YOUR INSTRUCTIONS
Reproduce every line of text from all the records below, character for character, but leave out the picture markers.

Stored items:
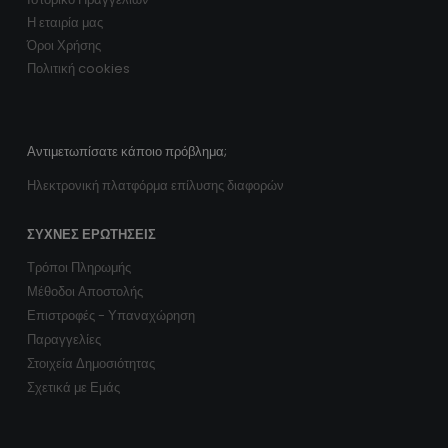
Η εταιρία μας
Όροι Χρήσης
Πολιτική cookies
Αντιμετωπίσατε κάποιο πρόβλημα;
Ηλεκτρονική πλατφόρμα επίλυσης διαφορών
ΣΥΧΝΈΣ ΕΡΩΤΉΣΕΙΣ
Τρόποι Πληρωμής
Μέθοδοι Αποστολής
Επιστροφές - Υπαναχώρηση
Παραγγελίες
Στοιχεία Δημοσιότητας
Σχετικά με Εμάς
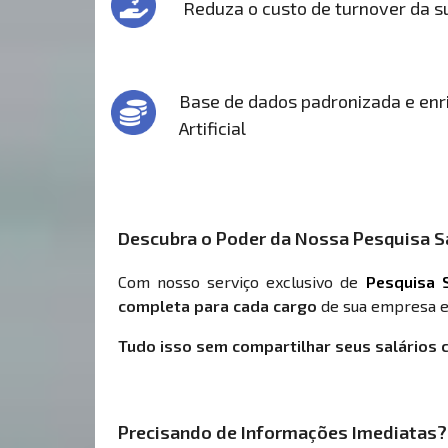
Reduza o custo de turnover da 
Base de dados padronizada e enri
Artificial
Descubra o Poder da Nossa Pesquisa Sa
Com nosso serviço exclusivo de
Pesquisa S
completa para cada cargo
de sua empresa e
Tudo isso sem compartilhar seus salários 
Precisando de Informações Imediatas?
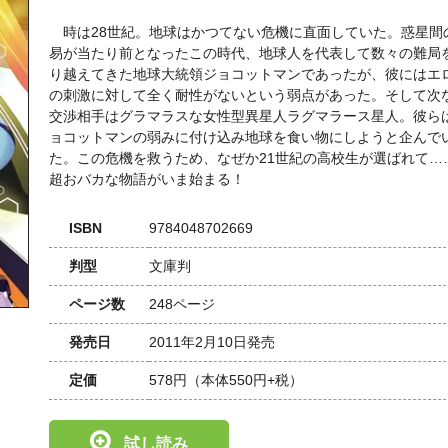
時は28世紀。地球はかつてない危機に直面していた。惑星間
易が当たり前となったこの時代、地球人を代表して数々の難局
り越えてきた地球大統領ジョコットマンであったが、彼にはエ
の刺激に対して全く耐性がないという弱点があった。そして次
交渉相手はグラマラスな女性型異星人ラグマラース星人。彼ら
ョコットマンの弱みに付け込み地球を食い物にしようと企んで
た。この危機を救うため、なぜか21世紀の高校生が選ばれて……
超おバカな物語がいま始まる！
ISBN
9784048702669
判型
文庫判
ページ数
248ページ
発売日
2011年2月10日発売
定価
578円
（本体550円+税）
試し読み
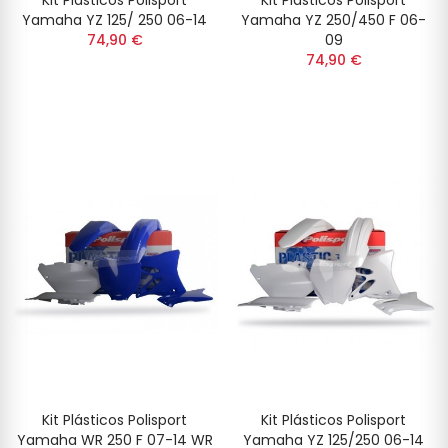
Kit Plásticos Polisport
Kit Plásticos Polisport
Yamaha YZ 125/ 250 06-14
Yamaha YZ 250/450 F 06-
74,90 €
09
74,90 €
Kit Plásticos Polisport
Kit Plásticos Polisport
Yamaha WR 250 F 07-14 WR
Yamaha YZ 125/250 06-14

YOUR RESPONSE
Η εταιρία μας
Όροι Χρήσης
Πολιτική cookies
Αντιμετωπίσατε κάποιο πρόβλημα;
Ηλεκτρονική πλατφόρμα επίλυσης διαφορών
ΣΥΧΝΈΣ ΕΡΩΤΉΣΕΙΣ
Τρόποι Πληρωμής
Μέθοδοι Αποστολής
Επιστροφές - Υπαναχώρηση
Παραγγελίες
Στοιχεία Δημοσιότητας
Σχετικά με Εμάς
Reduza o custo de turnover da 
Base de dados padronizada e enri
Artificial
Descubra o Poder da Nossa Pesquisa Sa
Com nosso serviço exclusivo de
Pesquisa S
completa para cada cargo
de sua empresa e
Tudo isso sem compartilhar seus salários 
Precisando de Informações Imediatas?
時は28世紀。地球はかつてない危機に直面していた。惑星間
易が当たり前となったこの時代、地球人を代表して数々の難局
り越えてきた地球大統領ジョコットマンであったが、彼にはエ
の刺激に対して全く耐性がないという弱点があった。そして次
交渉相手はグラマラスな女性型異星人ラグマラース星人。彼ら
ョコットマンの弱みに付け込み地球を食い物にしようと企んで
た。この危機を救うため、なぜか21世紀の高校生が選ばれて……
超おバカな物語がいま始まる！
ISBN
9784048702669
判型
文庫判
ページ数
248ページ
発売日
2011年2月10日発売
定価
578円
（本体550円+税）
試し読み
Kit Plásticos Polisport
Kit Plásticos Polisport
Yamaha YZ 125/ 250 06-14
Yamaha YZ 250/450 F 06-
74,90 €
09
74,90 €
Kit Plásticos Polisport
Kit Plásticos Polisport
Yamaha WR 250 F 07-14 WR
Yamaha YZ 125/250 06-14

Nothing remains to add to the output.